Head for figures: AI can shoulder the burden of back-office administration tasks such as crunching data CREDIT: GETTY
AI could help small businesses punch well above their weight, but too few know how
British businesses are looking forward to a future driven by artificial intelligence (AI), which many believe could be the keystone technology of the next industrial revolution. However, many workers worry that their employers may not be ready to seize the opportunity.
Almost half of IT decision makers (45pc) believe that AI will drive the biggest innovations of the next three years, according to a survey conducted by YouGov on behalf of Brother UK and The Telegraph.
Melissa Di Donato, chief revenue officer at SAP Cloud ERP, says this should come as no surprise: “Once in a generation a disruptive technology arrives and changes everything. For this generation, it is artificial intelligence.
“The real risk UK businesses face is not embracing AI and the productivity benefits it can provide.”
Respondents believed that AI was more important than other “buzz” technologies such as the internet of things (24pc), and virtual reality or VR and augmented reality or AR (16pc). In part, that could be because the direct links to increased efficiency and productivity are clearer, whereas VR and AR usage remains contingent on the devices needed to experience them.
Where does AI plug into UK businesses?
Artificial intelligence will enable British businesses to save trillions, according to Kriti Sharma, VP of bots and artificial intelligence at Sage.
“Businesses in the UK spend on average 120 days a year on administration,” she says. “This has a huge impact on productivity.
“AI can shoulder the burden of back-office administration tasks such as logging expenses and crunching data, freeing up people to focus on what matters. Trillions of pounds will be saved annually.”
Yet despite the promise of AI, many respondents in the Brother UK survey felt that their employers are not ready. More than half (56pc) said they felt that their employer was unprepared for artificial intelligence, compared to just 19pc who felt theirs was.
Even at larger companies, a mere 10pc of respondents said they felt the business was “completely ready”, the poll found.
Businesses that cannot grasp the opportunities of AI risk a talent drain as individual workers seek out opportunities at employers which are ahead of the curve, says James Reed of recruitment site Reed.co.uk.
“Don’t get left behind.
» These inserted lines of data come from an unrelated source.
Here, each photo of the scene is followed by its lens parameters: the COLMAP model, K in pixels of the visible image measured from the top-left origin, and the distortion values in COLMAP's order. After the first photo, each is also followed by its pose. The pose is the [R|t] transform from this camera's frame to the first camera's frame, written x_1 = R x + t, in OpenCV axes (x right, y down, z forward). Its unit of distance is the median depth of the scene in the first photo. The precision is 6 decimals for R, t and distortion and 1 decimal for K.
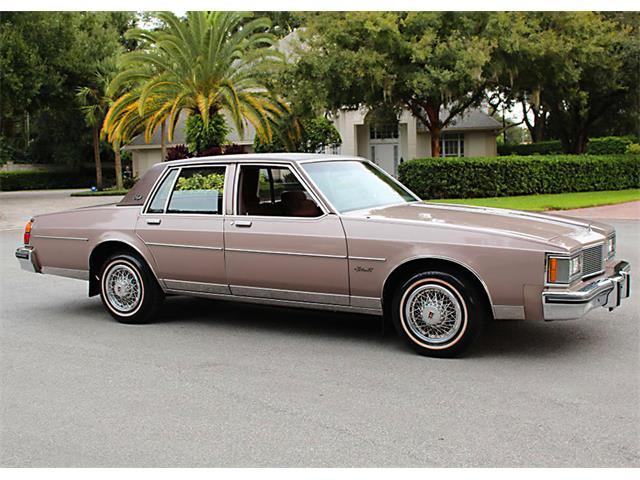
lens RADIAL K [[881.2, 0, 320.0], [0, 881.2, 240.0], [0, 0, 1]] dist [-0.079325, 0.029669]
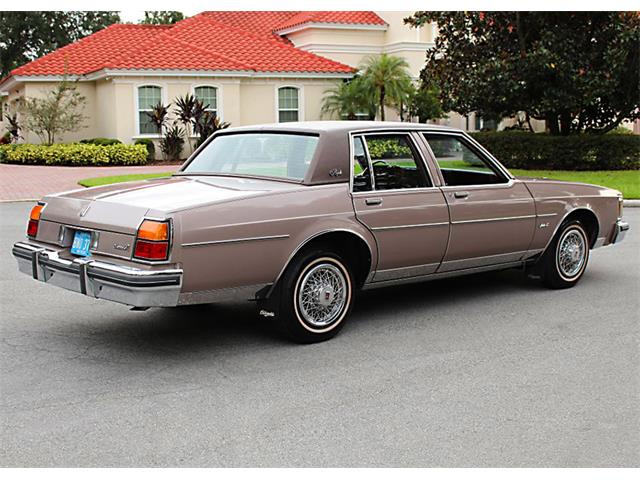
lens RADIAL K [[957.4, 0, 320.0], [0, 957.4, 240.0], [0, 0, 1]] dist [-0.063118, -0.003483]
pose [[0.280662, -0.094639, 0.955129, -0.970762], [0.087656, 0.993496, 0.072683, -0.049884], [-0.955796, 0.063323, 0.287132, 0.736645]]
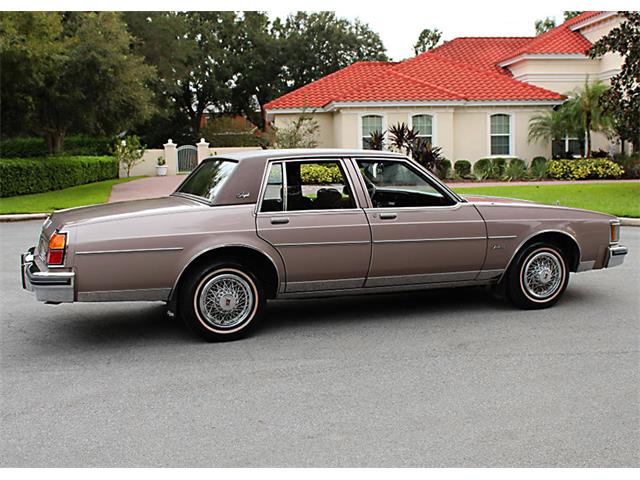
lens RADIAL K [[855.3, 0, 320.0], [0, 855.3, 240.0], [0, 0, 1]] dist [-0.075796, -0.009315]
pose [[0.601571, -0.070027, 0.795744, -0.807510], [0.075006, 0.996701, 0.031008, -0.023179], [-0.795290, 0.041032, 0.604839, 0.397458]]
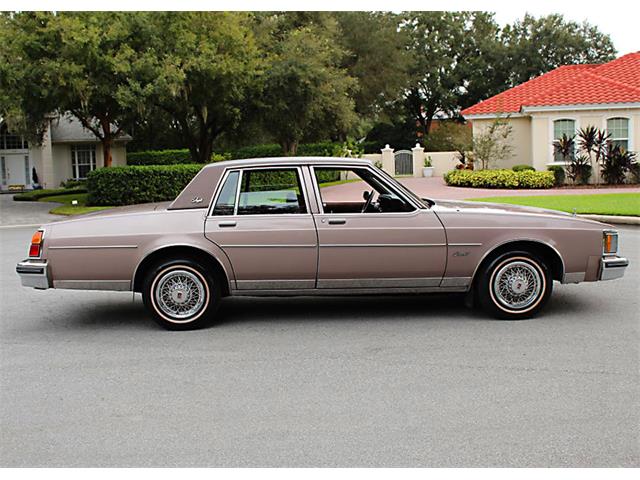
lens RADIAL K [[814.7, 0, 320.0], [0, 814.7, 240.0], [0, 0, 1]] dist [-0.058204, -0.001073]
pose [[0.834386, -0.050943, 0.548822, -0.565841], [0.054499, 0.998465, 0.009824, -0.005077], [-0.548480, 0.021713, 0.835882, 0.152990]]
In order to embrace change, it’s vital to invest in developing your skills and keeping your knowledge up to date,” he says. That goes for employers as much as employees, such is the speed at which technology – and the skills needed to exploit it – move.
AI is already at work
However, many businesses in Britain are already reaping the rewards from AI, particularly in the financial sector, says Xavier Fernandes, analytics director at financial specialist Metapraxis.
“The financial services sector is already strongly implementing AI, and the UK, with the City of London at its heart, is positioned well to continue to be a leader in machine learning and other forms of AI.”
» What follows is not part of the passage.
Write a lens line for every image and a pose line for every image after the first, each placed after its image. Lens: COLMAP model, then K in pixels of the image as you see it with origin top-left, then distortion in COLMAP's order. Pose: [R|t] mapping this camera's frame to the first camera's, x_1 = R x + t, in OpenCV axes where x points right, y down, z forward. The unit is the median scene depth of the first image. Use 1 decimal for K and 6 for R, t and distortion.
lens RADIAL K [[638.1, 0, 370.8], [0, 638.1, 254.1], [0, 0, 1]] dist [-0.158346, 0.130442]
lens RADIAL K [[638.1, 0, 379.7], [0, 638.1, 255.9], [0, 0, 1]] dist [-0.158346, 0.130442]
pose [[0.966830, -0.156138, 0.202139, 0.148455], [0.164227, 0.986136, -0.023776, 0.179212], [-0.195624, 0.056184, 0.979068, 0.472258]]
Other sectors are leading the way, too. Isabel Sargent, senior data research scientist at Ordnance Survey, says the organisation has used machine learning to train a machine model to identify roof types, freeing up human workers to concentrate on other problems.
Ms Sargent says: “Machines are much faster at processing images than humans. AI has the possibility to significantly increase the efficiency of our surveying operations, freeing up the surveyors we have on the ground to focus on complex tasks.”
It is up to ambitious SMEs to look widely at other industries to see where they could apply AI in their own organisations, or they will find larger companies suddenly becoming more nimble than themselves.